At a global scale, Nakagami and colleagues found a relatively good conservation of phosphorylation sites between
Arabidopsis and rice. Around 50% of the sites identified in
rice or Arabidopsis were conserved in the other organism
(Nakagami et al., 2010). In a focused analysis, Lu and colleagues detected relatively weak conservation of CKII phosphorylation sites between Arabidopsis and rice chloroplasts
(Lu et al., 2015a). Clearly, the degree of phosphorylation
site conservation is kinase- and target protein-specific and
generic statements on phosphorylation site conservation are
not informative.
In the following we compared a subset of the phosphorylation data for the three plant species analysed here, using
either direct comparison of identified phosphopeptides or
multiple sequence alignments based on ClustalOmega (W. Li
et al., 2015). We accepted the phosphopeptide identifications
as reported in the individual studies detailed above and did
not apply additional filtering criteria. For the discussion of
the phosphorylated amino acids, we relied on the phosphorylation site assignment of the software PhosphoRS and/or
PhosCalc, the commercial tool integrated in Spectrum Mill
(Agilent), or a calculated delta ion score from SEQUEST
searches (Eng et al., 1994) between rank 1 and rank 2 hits
(provided that they differed only by the localization of the
phosphorylation site) greater than 0.4, as suggested by
Beausoleil and colleagues (2006). The different analytical
depths achieved with the different species made a global
comparison meaningless, so we focused our subsequent
Chloroplast phosphoproteins | 3877
comparison on the major chloroplast functions in photosynthesis and gene expression.

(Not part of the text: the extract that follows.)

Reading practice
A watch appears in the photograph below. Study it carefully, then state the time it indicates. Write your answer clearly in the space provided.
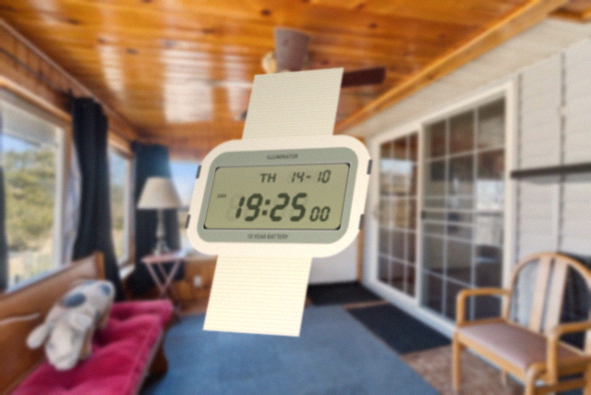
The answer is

Phosphorylation of thylakoid membrane
proteins
The regulation of short-term acclimation responses of photosynthetic light reactions by phosphorylation is a classic
example for posttranslational regulation (Bennett, 1977). The
regulatory system is driven by the thylakoid-associated kinases
STN7 and STN8 that phosphorylate light-harvesting complex
and photosystem core proteins (Rochaix, 2014). In phosphoproteomics experiment with photosynthetic leaf tissue, phosphorylated thylakoid membrane proteins usually constitute
the largest group of phosphoproteins, which is also the case
in the datasets assembled here (Supplementary Table S1A–C).

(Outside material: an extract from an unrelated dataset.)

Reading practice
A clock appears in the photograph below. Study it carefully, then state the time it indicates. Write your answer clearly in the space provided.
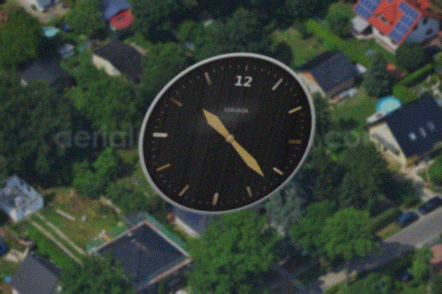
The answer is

The maize dataset is the smallest dataset and, with one exception (LHCI-2.1), LHCII proteins were exclusively identified
as the thylakoid phosphoproteins, including both major and
minor antenna proteins such as LHCII-1.5, LHCII-6 (CP242), LHCII-5 (CP26), and LHCII-4.1 (CP29). As reported
earlier for Arabidopsis, several phosphorylation events in
outer antenna proteins occurred at serine as in the peptides
AASGpSPWYG in LHCII-1.5 and LGWGpSGpSPEK
in LHCI-2.1 (Supplementary Table S1A). The common
approach of characterizing thylakoid protein phosphorylation
using phosphothreonine antibody blots therefore excludes
many phosphorylation events from functional characterization. In one study on thylakoid protein phosphorylation in
maize bundle sheath and mesophyll chloroplasts under highand low-light conditions, several serine residues were found to
be phosphorylated in a light-regulated manner, including one
site in CP26, suggesting a function in short-term acclimation
to high light (Fristedt et al., 2012). Tyrosine phosphorylation
was detected in one study in LHCII-1.5 in the peptide pYLGPFpSGEPP in maize thylakoids (Facette et al., 2013). This
peptide was detected neither in an analysis with enriched thylakoid membrane proteins, nor in the homologous protein in
three different Arabidopsis studies as detailed above. With the
highest sampling depth, Arabidopsis phosphoproteomics data
comprise 10 LHCII, 13 PSII core, 4 LHCI, and 10 PSI core
proteins. None of them was phosphorylated at a tyrosine residues (Supplementary Table S1A).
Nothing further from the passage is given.